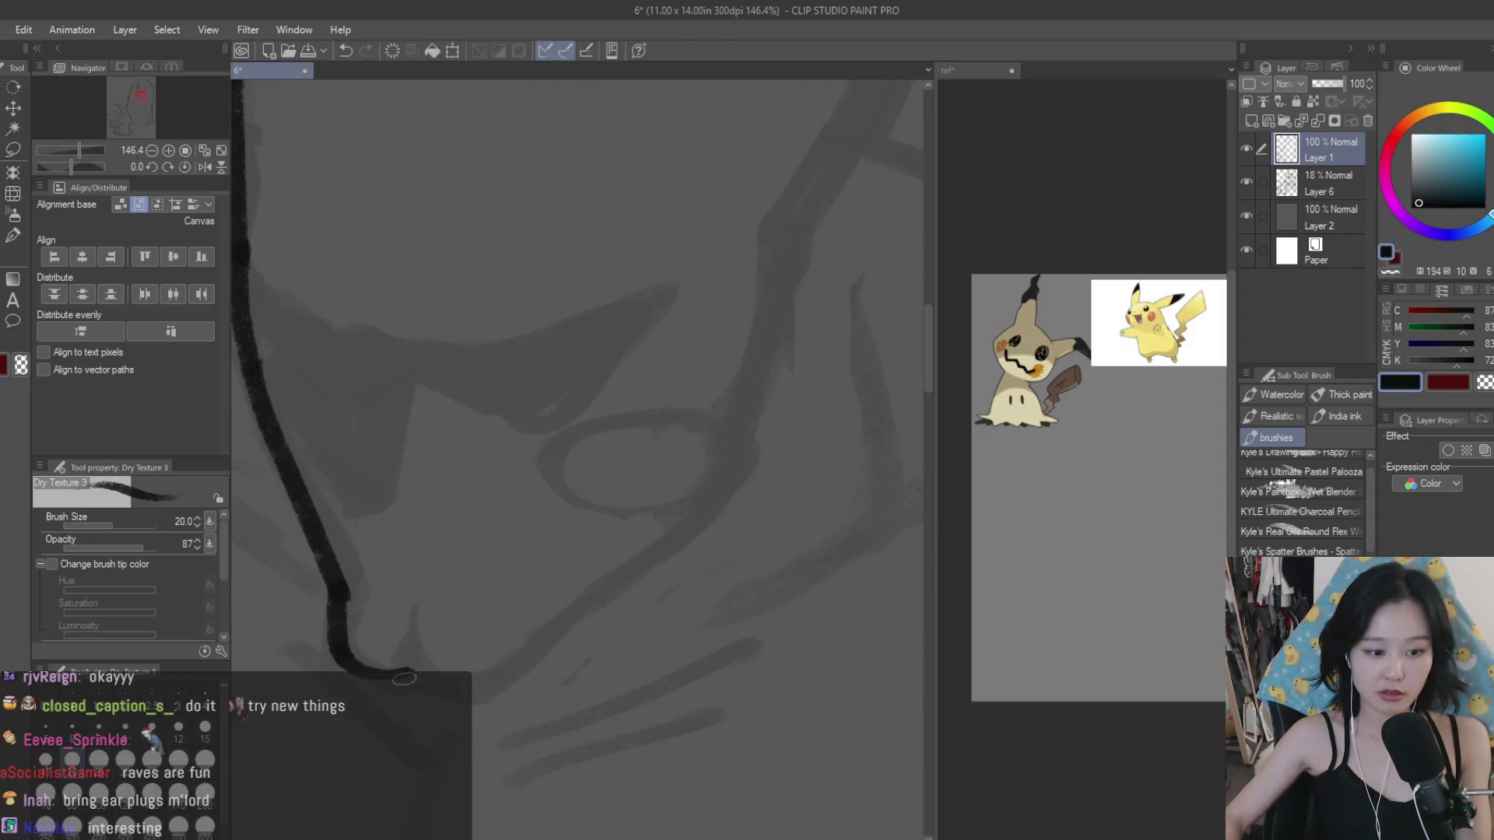
{"action": "scroll", "coordinate": [596, 674], "scroll_direction": "down", "scroll_amount": 2}
{"action": "mouse_move", "coordinate": [750, 393]}
{"action": "left_mouse_down"}
{"action": "mouse_move", "coordinate": [654, 583]}
{"action": "mouse_move", "coordinate": [525, 688]}
{"action": "left_mouse_up"}
{"action": "key", "text": "ctrl+z"}
{"action": "left_click_drag", "start_coordinate": [636, 603], "coordinate": [538, 677]}
{"action": "key", "text": "e"}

▸ **Aim of the task**
When a line in the records above contains the word "text", copy it.

▸ **Result of the exercise**
{"action": "key", "text": "ctrl+z"}
{"action": "key", "text": "e"}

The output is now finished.